ESDM

Ekonomi Sumber Daya Manusia – didefinisikan sebagai ilmu ekonomi yang diterapkan untuk menganalisis pembentukan dan pemanfaatan sumber daya manusia yang berkaitan dengan pembangunan ekonomi (Subri, Mulyadi, 2003: 1) atau ekonomi sumber daya manusia merupakan penerapan teori ekonomi pada analisis sumber daya manusia (Ananta, Aris,1990: 3).

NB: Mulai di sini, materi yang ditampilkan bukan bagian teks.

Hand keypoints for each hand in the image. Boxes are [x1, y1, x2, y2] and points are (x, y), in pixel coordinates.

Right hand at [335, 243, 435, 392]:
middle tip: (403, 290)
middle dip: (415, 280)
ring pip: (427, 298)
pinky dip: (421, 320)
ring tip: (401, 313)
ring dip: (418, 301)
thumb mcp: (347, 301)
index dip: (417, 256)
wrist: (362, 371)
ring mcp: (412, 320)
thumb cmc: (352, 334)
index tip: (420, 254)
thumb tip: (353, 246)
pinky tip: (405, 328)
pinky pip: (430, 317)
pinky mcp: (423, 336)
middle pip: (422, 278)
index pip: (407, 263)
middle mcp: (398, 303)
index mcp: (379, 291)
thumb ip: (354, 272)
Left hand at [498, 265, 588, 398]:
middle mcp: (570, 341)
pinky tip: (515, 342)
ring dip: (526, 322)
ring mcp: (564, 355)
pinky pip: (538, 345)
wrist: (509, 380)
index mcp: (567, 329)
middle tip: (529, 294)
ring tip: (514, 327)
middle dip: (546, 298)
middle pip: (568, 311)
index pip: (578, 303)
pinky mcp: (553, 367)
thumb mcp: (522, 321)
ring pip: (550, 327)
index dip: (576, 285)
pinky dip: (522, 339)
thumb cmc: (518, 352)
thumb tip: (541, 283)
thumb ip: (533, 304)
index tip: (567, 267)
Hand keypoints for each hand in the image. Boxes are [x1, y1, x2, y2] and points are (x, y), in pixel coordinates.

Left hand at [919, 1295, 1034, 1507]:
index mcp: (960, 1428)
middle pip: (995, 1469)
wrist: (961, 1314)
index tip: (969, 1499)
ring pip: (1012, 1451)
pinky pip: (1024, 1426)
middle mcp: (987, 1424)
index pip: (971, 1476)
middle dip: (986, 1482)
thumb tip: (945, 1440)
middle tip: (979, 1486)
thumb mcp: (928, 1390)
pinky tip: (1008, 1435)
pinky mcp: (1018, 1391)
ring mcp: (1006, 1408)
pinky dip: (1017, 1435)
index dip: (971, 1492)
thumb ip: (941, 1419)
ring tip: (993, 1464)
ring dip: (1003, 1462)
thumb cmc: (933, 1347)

Dalam ekonomi sumber daya manusia tidak ada teori baru yang dipakai, semua teori dasarnya adalah teori ekonomi mikro dan makro, hanya saja penerapannya yang berbeda. Oleh sebab itu sebagai dasar untuk mempelajari ekonomi sumber daya manusia maka mahasiswa harus setidak-tidaknya mengambil mata kuliah Pengantar Ekonomi Mikro dan Pengantar Ekonomi Makro.

Ruang Lingkup Ekonomi Sumber Daya Manusia

Ekonomi sumber daya manusia mempelajari tentang berbagai hal yaitu: Perencanaan Sumber Daya Manusia (Human Resources Planning), Ekonomi Ketenaga Kerjaan (Labor Economics), dan Ekonomi Kependudukan (Population Economics). Di bagian berikut akan diuraikan secara singkat masing-masing studi dan kaitannya dengan Ekonomi Sumber Daya Manusia.

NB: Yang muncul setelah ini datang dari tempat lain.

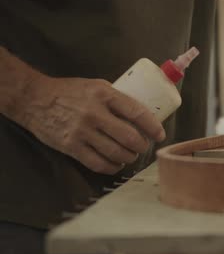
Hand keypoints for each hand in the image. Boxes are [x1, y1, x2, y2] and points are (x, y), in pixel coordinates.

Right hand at [13, 75, 165, 174]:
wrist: (33, 99)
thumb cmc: (68, 91)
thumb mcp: (96, 86)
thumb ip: (116, 99)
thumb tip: (141, 114)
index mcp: (104, 94)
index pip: (137, 112)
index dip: (153, 126)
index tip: (160, 134)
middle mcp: (94, 113)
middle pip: (129, 137)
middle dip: (142, 146)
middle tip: (144, 146)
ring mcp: (82, 131)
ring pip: (116, 153)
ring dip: (129, 157)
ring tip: (131, 155)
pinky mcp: (71, 146)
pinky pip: (98, 163)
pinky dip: (112, 167)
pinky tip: (116, 164)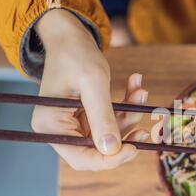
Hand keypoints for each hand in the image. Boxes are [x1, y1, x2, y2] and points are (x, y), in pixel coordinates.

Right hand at [32, 10, 148, 170]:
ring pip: (109, 135)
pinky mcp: (85, 116)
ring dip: (129, 117)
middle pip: (96, 151)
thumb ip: (103, 117)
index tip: (134, 148)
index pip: (81, 158)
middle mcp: (59, 129)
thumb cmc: (76, 53)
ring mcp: (72, 124)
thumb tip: (113, 150)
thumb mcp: (93, 83)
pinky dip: (125, 107)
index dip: (109, 160)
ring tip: (141, 92)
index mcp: (50, 125)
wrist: (69, 35)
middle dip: (123, 139)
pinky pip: (111, 120)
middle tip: (145, 132)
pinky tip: (136, 87)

Dalam pelaksanaaannya, upaya peningkatan SDM dilaksanakan melalui berbagai sektor pembangunan, antara lain sektor kesehatan, kesejahteraan sosial, kependudukan, pendidikan, tenaga kerja, dan sektor-sektor pembangunan lain. Upaya peningkatan Sumber Daya Manusia dilakukan melalui kebijaksanaan pokok yang bersifat lintas sektoral dan menjadi dasar dalam penentuan kebijaksanaan dan program yang bersifat sektoral. Berikut adalah kebijaksanaan pokok tersebut:

Peningkatan Kualitas Hidup baik manusianya maupun kehidupannya. Hal ini dilakukan antara lain melalui:

  • Pembangunan pendidikan, akan memperhatikan arah pembangunan ekonomi di masa mendatang, dalam arti responsif terhadap dinamika pembangunan dan perintan pasar kerja, sehingga sesuai dengan kebutuhan (demand driven).
  • Pembangunan kesehatan, mendapatkan perhatian dengan menanamkan budaya hidup sehat, serta memperluas cakupan dan mutu pelayanan kesehatan terutama bagi masyarakat miskin dan daerah terpencil.
  • Untuk penduduk miskin, penngkatan kualitas dilakukan dengan memberikan keterampilan praktis, menumbuhkan sikap produktif, serta mendorong sikap keswadayaan dan kemandirian untuk bersama melepaskan diri dari kemiskinan.
  • Menekan laju pertumbuhan penduduk dengan pelaksanaan gerakan keluarga berencana.

Peningkatan kualitas SDM yang produktif dan upaya pemerataan penyebaran. Dilakukan melalui :

  • Peningkatan kemampuan/ketrampilan
  • Disiplin
  • Etos kerja produktif
  • Sikap kreatif dan inovatif
  • Membina lingkungan kerja yang sehat untuk memacu prestasi

Peningkatan kualitas SDM yang berkemampuan dalam memanfaatkan, mengembangkan dan menguasai iptek yang berwawasan lingkungan. Dilakukan juga melalui:

  • Pelatihan tenaga kerja dengan pengembangan usaha yang mandiri dan professional
  • Mobilitas sumber daya manusia yang kurang produktif ke kegiatan yang lebih produktif
  • Pengembangan system perlindungan tenaga kerja

Pengembangan pranata yang meliputi kelembagaan dan perangkat hukum yang medukung upaya kualitas SDM. Untuk efisiensi dan efektvitas, maka koordinasi antar lembaga pemerintah, maupun antara lembaga-lembaga dimasyarakat dalam pengembangan SDM perlu lebih dikembangkan. Mayarakat, termasuk dunia usaha (swasta), koperasi dan organisasi kemasyarakatan lainnya didorong untuk lebih partisipatif dalam berbagai upaya peningkatan kualitas SDM.